My concern though is that it will get cold at night. I have a heat lamp on during the day, but tonight is my first night with him home. Can I turn the heat lamp off? It's the read light kind.


----------



## smokinbubbles (Mar 25, 2005)

as long as the room temperature is warm enough. if your house is to cold and you are one of thoes people that like to live in a ice box then yes you will need to use one. my house stays warm enough that none of my animals have ever had to have night heat besides my crocs due to their enclouser being so big and out in the open.


----------



## Tensa (Jul 28, 2008)

They sell moon lights that should help keep him at the appropriate temperature. They look blue.


----------



## Guest (Aug 11, 2008)

What is proper room temperature? The basement is around 25d C this time of year.


----------



## Tensa (Jul 28, 2008)

"Veiled chameleons sleep at night and should have the lights out. During the day, bright lights should be placed on top of the enclosure to allow the chameleon to climb upward to find heat. During the day, the gradient of heat in the cage should be 80_F to 95_F, while at night 70_F to 85_F. The chameleon will seek its own level of comfort by choosing its height within the cage. Heat emmitters which do not produce light are readily available from pet stores for night time use. Because chameleons' primary heat sensors are on their backs, chameleons should not be given "heat rocks" or under substrate heating pads; the use of these items could result in your chameleon being badly burned."
http://www.veiled-chameleon.com/care-sheet.html 
I hope that helps a little i dont know how valid the source is never did research on this type of animal.


----------



## psychofish (Jun 5, 2004)

During the day the heat in the cage should be 80 -95 F, while at night 70 -85 F.


----------



## Guest (Aug 11, 2008)

AS fan said:


> "Veiled chameleons sleep at night and should have the lights out. During the day, bright lights should be placed on top of the enclosure to allow the chameleon to climb upward to find heat. During the day, the gradient of heat in the cage should be 80_F to 95_F, while at night 70_F to 85_F. The chameleon will seek its own level of comfort by choosing its height within the cage. Heat emmitters which do not produce light are readily available from pet stores for night time use. Because chameleons' primary heat sensors are on their backs, chameleons should not be given "heat rocks" or under substrate heating pads; the use of these items could result in your chameleon being badly burned."
> http://www.veiled-chameleon.com/care-sheet.html
> I hope that helps a little i dont know how valid the source is never did research on this type of animal.

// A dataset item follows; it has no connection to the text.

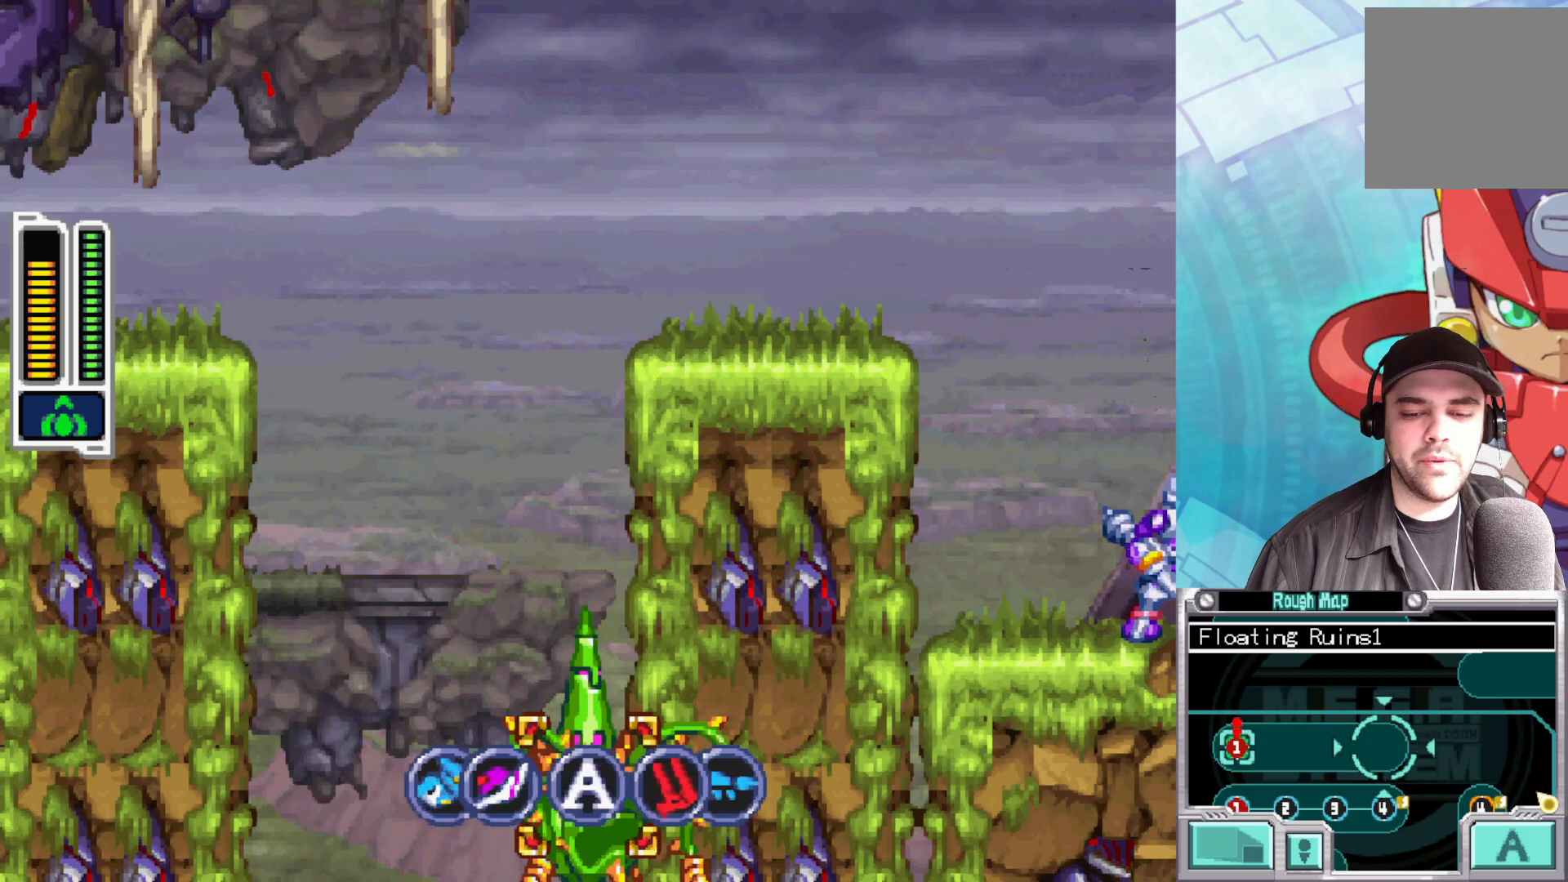
{"buttons": [], "left_stick": "right", "right_stick": "center", "events": [[117, "A", "up"], [150, "left_stick", "right"]]}
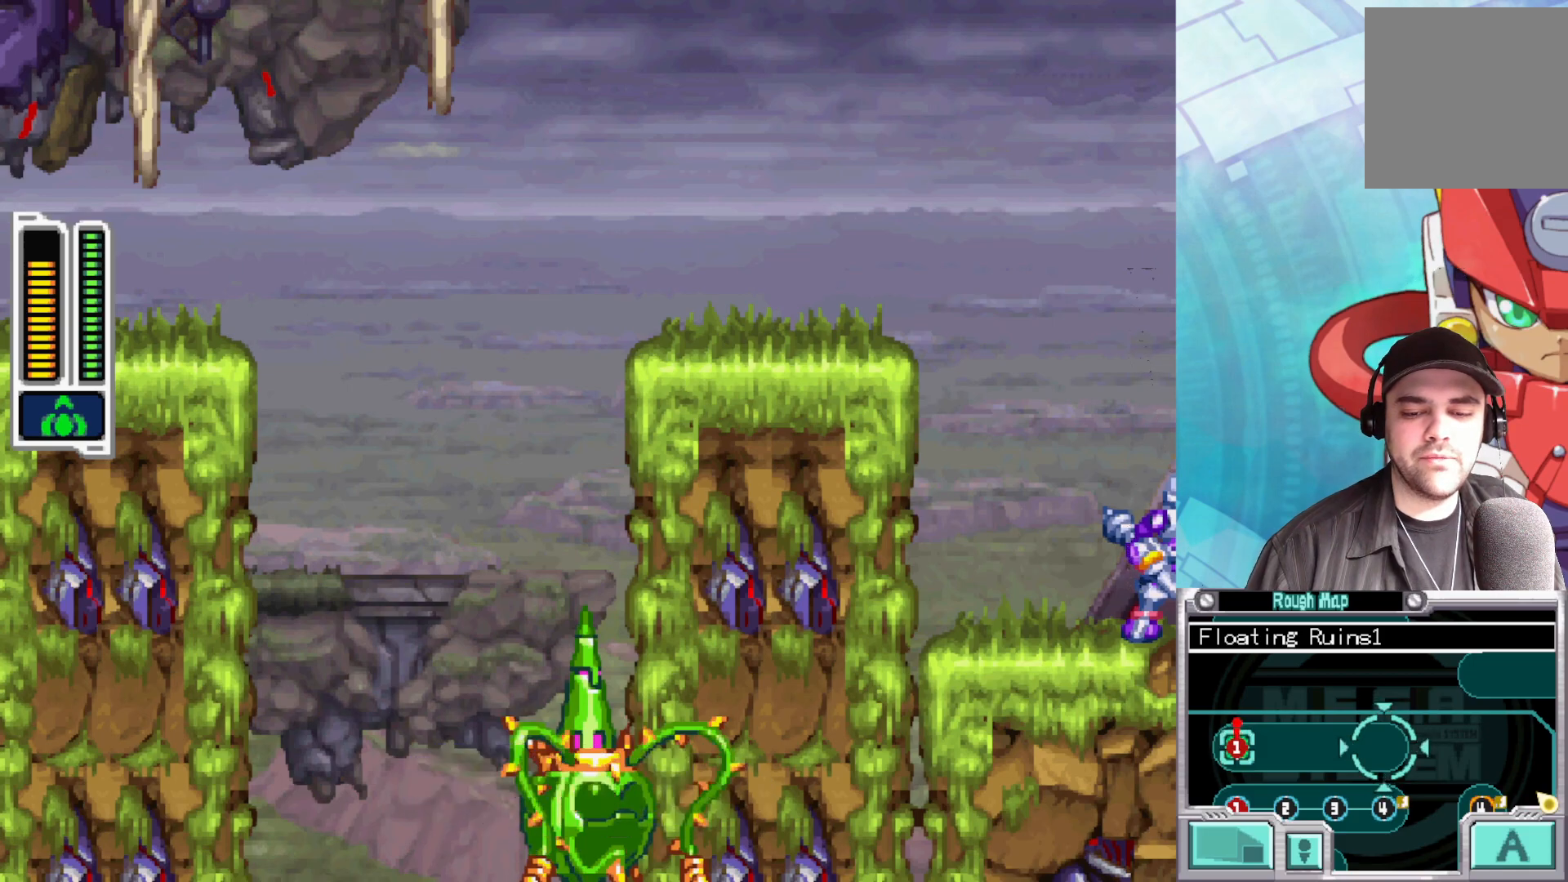
{"buttons": [], "left_stick": "right", "right_stick": "center", "events": [[150, "A", "down"], [267, "A", "up"], [333, "A", "down"], [467, "A", "up"]]}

Seems pretty legit, the info you gave was very similar to the info I read in one of the books at work.

Thanks.

Any more input would be appreciated!


----------



## Tensa (Jul 28, 2008)

DannyBoy17 said:


> "Veiled chameleons sleep at night and should have the lights out. During the day, bright lights should be placed on top of the enclosure to allow the chameleon to climb upward to find heat. During the day, the gradient of heat in the cage should be 80_F to 95_F, while at night 70_F to 85_F. The chameleon will seek its own level of comfort by choosing its height within the cage. Heat emmitters which do not produce light are readily available from pet stores for night time use. Because chameleons' primary heat sensors are on their backs, chameleons should not be given "heat rocks" or under substrate heating pads; the use of these items could result in your chameleon being badly burned."
> http://www.veiled-chameleon.com/care-sheet.html
> I hope that helps a little i dont know how valid the source is never did research on this type of animal.


Seems pretty legit, the info you gave was very similar to the info I read in one of the books at work.

Thanks.

Any more input would be appreciated!
[/quote]

Your welcome the only other thing I can think of is


----------



## Guest (Aug 11, 2008)

I only took a couple tonight, one of which can be found in this thread:

http://www.piranha-fury.com/pfury/index.php?showtopic=174862


----------



## Tensa (Jul 28, 2008)

Very nice they look good.


----------



## TimmyTeam (Jun 20, 2003)

u can leave the infrared bulbs on 24/7 if u want due to the fact your little buddy's eyes doesnt pick up the light it puts off so it wonbt stress it out like leaving a normal light on would.


----------



## Guest (Aug 11, 2008)

Well, I actually found one of the blue night lights that put out a bit of heat last night, kept it on all night. I'm going to set it up so that the blue light comes on at night, while my heat and UV lights come on during the day.

Thanks Timmy! Good to know.


----------



## Mettle (Dec 29, 2003)

I've heard that the red bulbs are better for desert species as they tend to dry out the animal's skin somewhat. Not sure how true that is - but I'm sure the blue is a better choice for some nighttime heat.

You can also look into radiant heat panels. More expensive. But worth it when the little guy gets much bigger.


----------



## Guest (Aug 11, 2008)

I almost got one of those too, but I wouldn't be able to mount it, and it would do much underneath the mulch because they only take in heat through their backs.

I agree I am going to keep the blue bulb.


----------